Task material:
□ □ □ □ □
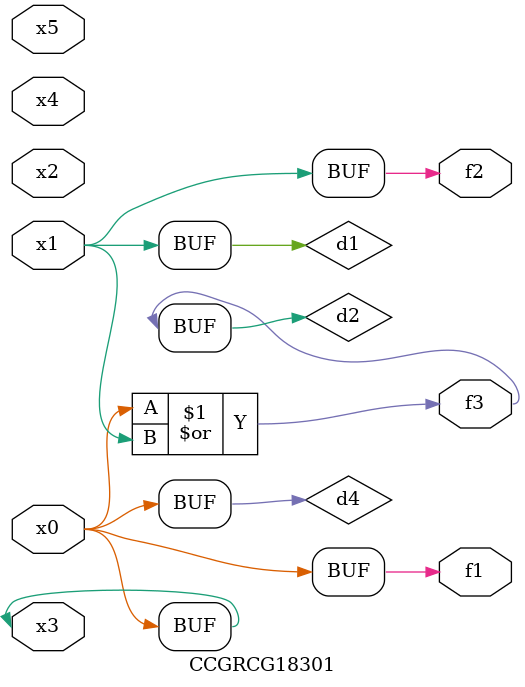
<source format=v>
module CCGRCG18301(
	input x0, x1, x2, x3, x4, x5,
	output f1, f2, f3
);

	wire d1, d2, d3, d4;

	and (d1, x1);
	or (d2, x0, x1);
	nand (d3, x0, x5);
	buf (d4, x0, x3);
	assign f1 = d4;
	assign f2 = d1;
	assign f3 = d2;
endmodule

</source>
□ □ □ □ □
Exercise objective: Look through the material above. Copy each line where the word "assign" appears.

Exercise output:
	assign f1 = d4;
	assign f2 = d1;
	assign f3 = d2;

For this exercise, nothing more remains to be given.